Freedom and sharing of Internet, not copy and hegemony.
Be creative on Internet, not addictive to it.
Speak right language to communicate, don't abuse language.
Be honest and trustworthy, not selling oneself to benefits.
Surf the net civilized and obey the law, don't cheat and break the law.
Be a good netzien and well-behaved blogger, not a gangster-like netizen and bad blogger.
However, to be a member in the communist party or a government official one can not avoid such thing. The internet not only gives birth to satirical pieces but also serves as a guide for everyone to use ‘The Eight’ in their news reports, essays, public speeches and even offers a method to memorize these lengthy slogans in under three minutes (zh). Hence everyone can see how the serious moral education has been playfully turned into a superficial ceremony by the creative netizens.

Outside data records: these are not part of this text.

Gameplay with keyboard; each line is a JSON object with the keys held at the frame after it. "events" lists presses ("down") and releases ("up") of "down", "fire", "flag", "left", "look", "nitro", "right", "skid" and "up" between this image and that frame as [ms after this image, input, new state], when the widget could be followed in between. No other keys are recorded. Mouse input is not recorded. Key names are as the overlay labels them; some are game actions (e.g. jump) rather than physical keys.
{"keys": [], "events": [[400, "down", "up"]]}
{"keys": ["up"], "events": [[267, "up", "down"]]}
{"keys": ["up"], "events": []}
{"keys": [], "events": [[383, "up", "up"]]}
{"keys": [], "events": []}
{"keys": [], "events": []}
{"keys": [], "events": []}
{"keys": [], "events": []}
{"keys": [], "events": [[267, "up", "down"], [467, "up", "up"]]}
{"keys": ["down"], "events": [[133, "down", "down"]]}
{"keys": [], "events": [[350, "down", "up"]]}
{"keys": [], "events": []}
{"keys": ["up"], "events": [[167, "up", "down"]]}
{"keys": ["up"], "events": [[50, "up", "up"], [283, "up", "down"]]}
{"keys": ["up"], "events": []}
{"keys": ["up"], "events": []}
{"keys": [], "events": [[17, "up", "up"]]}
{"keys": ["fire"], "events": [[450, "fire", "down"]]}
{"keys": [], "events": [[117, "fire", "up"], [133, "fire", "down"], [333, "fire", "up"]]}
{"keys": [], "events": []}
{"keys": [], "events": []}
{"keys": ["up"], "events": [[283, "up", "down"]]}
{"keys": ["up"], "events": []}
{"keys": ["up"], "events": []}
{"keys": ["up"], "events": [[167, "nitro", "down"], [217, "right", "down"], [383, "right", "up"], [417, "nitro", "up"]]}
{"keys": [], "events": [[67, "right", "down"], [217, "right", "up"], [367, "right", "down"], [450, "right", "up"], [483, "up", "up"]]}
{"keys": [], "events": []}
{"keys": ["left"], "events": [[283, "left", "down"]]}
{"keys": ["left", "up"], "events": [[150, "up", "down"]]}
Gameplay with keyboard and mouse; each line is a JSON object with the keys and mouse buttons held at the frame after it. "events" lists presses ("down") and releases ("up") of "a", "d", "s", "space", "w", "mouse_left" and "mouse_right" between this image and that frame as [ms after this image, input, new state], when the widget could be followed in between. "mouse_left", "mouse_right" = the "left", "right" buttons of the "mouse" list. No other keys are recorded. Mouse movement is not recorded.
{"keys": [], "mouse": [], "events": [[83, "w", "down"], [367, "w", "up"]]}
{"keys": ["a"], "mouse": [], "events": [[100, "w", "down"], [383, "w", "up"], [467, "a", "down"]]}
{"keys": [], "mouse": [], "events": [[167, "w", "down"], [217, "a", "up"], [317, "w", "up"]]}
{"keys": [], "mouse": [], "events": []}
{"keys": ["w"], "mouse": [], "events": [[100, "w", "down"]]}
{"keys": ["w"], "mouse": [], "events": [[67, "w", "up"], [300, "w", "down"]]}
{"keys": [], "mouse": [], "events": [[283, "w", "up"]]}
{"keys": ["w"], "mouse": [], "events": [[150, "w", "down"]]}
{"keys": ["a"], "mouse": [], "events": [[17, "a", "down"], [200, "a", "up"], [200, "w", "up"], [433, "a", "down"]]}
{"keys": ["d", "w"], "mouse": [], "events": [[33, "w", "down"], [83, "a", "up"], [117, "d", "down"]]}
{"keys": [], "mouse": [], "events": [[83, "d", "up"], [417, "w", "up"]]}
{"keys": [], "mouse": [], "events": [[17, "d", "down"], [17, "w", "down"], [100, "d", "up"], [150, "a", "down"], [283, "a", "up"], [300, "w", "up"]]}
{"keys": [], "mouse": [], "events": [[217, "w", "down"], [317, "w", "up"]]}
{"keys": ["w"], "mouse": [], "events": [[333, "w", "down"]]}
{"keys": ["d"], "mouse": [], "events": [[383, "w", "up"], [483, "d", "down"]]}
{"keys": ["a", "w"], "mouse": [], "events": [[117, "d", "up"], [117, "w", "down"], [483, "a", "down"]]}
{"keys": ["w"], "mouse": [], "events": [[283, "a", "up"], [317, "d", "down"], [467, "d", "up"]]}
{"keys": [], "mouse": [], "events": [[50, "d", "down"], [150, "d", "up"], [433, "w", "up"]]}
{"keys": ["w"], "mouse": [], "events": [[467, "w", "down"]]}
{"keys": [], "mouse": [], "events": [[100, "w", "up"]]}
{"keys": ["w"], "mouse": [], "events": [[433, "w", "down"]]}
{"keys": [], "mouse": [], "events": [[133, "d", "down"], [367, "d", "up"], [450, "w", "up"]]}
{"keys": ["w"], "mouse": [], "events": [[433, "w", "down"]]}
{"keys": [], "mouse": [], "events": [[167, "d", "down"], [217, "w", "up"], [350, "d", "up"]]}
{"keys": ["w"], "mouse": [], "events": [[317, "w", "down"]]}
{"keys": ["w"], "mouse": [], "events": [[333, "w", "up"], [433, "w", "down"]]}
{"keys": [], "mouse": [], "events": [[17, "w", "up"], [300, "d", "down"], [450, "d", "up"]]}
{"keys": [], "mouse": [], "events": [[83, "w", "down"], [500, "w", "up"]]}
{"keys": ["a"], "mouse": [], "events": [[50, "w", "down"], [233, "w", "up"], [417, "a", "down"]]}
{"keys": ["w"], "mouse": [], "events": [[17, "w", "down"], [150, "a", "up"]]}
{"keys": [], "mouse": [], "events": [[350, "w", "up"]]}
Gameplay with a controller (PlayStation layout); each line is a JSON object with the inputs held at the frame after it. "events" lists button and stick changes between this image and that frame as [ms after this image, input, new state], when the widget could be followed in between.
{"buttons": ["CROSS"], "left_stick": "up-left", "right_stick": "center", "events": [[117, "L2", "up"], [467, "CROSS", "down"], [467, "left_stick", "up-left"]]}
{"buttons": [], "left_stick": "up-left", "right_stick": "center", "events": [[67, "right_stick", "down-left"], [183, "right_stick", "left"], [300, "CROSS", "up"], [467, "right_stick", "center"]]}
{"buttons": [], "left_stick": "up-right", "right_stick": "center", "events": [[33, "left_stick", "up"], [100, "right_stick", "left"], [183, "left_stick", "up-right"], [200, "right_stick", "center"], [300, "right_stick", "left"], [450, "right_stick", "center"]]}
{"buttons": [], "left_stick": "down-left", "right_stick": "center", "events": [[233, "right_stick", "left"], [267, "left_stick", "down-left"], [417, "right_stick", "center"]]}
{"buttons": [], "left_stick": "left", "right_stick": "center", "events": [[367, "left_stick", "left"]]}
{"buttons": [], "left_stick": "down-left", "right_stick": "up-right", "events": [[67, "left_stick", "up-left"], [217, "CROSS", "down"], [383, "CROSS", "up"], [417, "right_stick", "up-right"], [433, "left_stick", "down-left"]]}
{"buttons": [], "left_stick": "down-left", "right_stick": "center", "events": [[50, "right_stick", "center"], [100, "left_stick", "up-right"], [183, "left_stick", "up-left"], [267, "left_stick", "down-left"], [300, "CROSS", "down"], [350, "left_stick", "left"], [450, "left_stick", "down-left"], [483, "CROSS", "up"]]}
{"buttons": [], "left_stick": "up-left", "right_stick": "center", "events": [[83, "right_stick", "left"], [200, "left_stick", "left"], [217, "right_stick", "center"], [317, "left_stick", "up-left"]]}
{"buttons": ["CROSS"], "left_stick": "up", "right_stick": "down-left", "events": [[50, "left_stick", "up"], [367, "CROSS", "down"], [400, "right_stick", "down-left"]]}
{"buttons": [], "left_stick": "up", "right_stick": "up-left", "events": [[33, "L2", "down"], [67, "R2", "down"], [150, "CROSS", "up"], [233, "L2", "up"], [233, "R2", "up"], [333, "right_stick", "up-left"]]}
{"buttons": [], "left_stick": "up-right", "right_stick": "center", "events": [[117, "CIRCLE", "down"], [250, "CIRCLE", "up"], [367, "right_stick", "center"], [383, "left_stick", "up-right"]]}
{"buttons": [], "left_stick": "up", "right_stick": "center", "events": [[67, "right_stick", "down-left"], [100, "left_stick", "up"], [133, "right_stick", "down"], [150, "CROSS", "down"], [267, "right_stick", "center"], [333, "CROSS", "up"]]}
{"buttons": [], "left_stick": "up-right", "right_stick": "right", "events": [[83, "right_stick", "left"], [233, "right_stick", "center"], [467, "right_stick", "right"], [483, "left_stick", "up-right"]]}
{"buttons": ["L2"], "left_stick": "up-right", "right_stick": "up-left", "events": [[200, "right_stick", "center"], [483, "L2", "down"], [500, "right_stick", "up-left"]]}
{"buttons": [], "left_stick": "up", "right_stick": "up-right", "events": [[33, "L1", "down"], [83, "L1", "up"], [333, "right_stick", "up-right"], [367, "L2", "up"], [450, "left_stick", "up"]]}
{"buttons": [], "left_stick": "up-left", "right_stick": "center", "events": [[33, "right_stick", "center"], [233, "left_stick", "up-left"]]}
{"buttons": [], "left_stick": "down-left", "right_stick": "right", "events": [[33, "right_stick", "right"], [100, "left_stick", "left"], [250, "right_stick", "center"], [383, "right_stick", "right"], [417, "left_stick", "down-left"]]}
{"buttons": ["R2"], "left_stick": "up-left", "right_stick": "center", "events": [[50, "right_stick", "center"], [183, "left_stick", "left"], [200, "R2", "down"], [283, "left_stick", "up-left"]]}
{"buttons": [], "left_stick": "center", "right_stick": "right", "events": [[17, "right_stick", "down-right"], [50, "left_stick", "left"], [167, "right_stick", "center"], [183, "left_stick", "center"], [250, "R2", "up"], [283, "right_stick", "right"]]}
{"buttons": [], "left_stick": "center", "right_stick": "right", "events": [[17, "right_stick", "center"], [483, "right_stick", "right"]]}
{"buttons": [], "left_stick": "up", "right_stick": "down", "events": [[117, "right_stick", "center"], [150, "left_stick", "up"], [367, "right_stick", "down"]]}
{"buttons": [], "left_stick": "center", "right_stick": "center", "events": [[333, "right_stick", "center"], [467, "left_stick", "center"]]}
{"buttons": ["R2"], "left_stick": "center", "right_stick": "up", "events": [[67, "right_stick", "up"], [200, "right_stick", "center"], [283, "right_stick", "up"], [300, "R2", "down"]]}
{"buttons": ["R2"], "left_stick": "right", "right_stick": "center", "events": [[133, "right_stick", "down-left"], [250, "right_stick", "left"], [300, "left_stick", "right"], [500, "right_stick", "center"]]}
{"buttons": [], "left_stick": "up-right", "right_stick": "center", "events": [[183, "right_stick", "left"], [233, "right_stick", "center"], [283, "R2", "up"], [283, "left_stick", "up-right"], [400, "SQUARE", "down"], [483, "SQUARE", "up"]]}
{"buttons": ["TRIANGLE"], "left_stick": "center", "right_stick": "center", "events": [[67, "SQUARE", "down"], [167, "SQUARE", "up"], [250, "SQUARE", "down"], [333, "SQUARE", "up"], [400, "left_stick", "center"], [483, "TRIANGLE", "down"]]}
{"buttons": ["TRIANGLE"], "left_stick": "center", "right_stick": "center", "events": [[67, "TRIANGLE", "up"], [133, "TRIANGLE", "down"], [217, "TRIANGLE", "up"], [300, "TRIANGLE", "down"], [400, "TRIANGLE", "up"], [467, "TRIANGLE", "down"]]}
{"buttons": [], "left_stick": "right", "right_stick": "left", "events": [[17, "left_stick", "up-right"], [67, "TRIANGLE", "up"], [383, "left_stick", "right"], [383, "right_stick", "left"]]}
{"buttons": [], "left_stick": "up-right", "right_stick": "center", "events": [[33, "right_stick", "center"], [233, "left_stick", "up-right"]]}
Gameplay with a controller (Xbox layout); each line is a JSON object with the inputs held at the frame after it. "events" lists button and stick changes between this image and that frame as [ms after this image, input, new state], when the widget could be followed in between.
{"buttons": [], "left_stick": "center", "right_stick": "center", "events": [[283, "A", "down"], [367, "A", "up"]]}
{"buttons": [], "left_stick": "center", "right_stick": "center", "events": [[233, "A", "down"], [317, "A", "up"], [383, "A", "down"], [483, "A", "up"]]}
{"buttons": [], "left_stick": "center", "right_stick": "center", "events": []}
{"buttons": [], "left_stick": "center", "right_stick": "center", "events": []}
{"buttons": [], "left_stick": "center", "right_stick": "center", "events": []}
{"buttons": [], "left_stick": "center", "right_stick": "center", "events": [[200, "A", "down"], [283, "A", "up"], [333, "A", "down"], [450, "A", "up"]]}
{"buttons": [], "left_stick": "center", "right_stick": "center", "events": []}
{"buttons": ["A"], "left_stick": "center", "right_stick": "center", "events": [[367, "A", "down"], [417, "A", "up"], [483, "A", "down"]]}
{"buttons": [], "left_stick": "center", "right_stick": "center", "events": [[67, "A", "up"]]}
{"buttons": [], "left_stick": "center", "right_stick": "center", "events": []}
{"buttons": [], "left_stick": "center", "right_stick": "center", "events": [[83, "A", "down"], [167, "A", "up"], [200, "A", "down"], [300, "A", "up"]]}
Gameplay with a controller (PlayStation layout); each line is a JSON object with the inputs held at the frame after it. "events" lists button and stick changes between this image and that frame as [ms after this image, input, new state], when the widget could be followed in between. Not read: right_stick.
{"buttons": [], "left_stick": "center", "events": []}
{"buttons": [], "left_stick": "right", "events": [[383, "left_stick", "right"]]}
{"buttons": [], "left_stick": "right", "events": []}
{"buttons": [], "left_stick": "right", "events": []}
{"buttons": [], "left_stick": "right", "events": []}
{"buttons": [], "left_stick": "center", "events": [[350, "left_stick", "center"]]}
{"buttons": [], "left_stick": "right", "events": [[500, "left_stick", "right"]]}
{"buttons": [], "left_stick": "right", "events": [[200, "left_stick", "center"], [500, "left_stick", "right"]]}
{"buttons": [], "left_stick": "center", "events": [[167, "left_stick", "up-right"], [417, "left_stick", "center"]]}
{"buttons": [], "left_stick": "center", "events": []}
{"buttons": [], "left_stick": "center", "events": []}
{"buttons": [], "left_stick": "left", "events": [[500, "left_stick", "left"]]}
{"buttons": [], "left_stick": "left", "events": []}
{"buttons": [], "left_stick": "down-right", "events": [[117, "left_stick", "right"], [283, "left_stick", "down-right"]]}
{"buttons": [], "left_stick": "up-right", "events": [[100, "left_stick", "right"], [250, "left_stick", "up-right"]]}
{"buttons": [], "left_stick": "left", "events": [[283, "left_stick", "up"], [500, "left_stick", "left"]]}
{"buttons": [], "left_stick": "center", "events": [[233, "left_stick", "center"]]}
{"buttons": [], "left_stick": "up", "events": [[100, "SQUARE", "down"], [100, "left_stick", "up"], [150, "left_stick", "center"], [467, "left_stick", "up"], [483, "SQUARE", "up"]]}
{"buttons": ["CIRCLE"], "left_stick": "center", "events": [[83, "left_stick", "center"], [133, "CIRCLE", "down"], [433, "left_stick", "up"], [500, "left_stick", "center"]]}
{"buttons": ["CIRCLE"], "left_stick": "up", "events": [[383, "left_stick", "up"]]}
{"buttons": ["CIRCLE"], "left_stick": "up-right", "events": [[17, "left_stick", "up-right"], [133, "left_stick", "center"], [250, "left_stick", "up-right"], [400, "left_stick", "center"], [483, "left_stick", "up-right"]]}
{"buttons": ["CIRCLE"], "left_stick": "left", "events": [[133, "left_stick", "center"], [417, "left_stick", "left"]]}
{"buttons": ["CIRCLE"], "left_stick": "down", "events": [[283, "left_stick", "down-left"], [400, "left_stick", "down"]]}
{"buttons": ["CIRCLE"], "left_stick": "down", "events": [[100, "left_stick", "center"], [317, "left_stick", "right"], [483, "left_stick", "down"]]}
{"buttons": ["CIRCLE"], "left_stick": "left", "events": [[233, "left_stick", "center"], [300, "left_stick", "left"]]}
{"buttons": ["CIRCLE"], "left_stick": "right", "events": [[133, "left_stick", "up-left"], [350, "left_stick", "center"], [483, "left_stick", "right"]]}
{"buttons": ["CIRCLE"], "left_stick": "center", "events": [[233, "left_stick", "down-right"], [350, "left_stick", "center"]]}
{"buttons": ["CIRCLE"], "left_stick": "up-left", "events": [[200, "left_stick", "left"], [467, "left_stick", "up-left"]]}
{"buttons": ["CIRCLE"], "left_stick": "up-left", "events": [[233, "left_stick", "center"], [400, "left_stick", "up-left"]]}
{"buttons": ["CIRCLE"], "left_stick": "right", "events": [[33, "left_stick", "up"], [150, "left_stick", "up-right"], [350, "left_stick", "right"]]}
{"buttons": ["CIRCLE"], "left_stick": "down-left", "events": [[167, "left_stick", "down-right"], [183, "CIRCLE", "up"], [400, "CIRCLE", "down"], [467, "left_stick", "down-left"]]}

Shortly after this campaign was announced, Wang Xiaofeng, blogger of the hugely popular entertainment blog Massage Milk without explanation or the least bit of irony stopped writing posts of his own altogether and began pasting articles on raising farm animals and the various properties of natural gasses in Chinese, Russian and German until this short notice towards the end of April:
Then nothing but more borrowed socialist content straight until earlier this week when Wang wrote a short request asking for all bloggers planning to link to his site to both note clearly sources and authors, and to delete all links to any previous posts, as Wang himself had already taken them down. The facade, although both impressive and hilarious in and of itself, seems to be losing ground to his even funnier natural state as the past few days have seen a series of well-chosen news releases illustrating various governmental hypocrisies and not-so-subtly mocking the new campaign.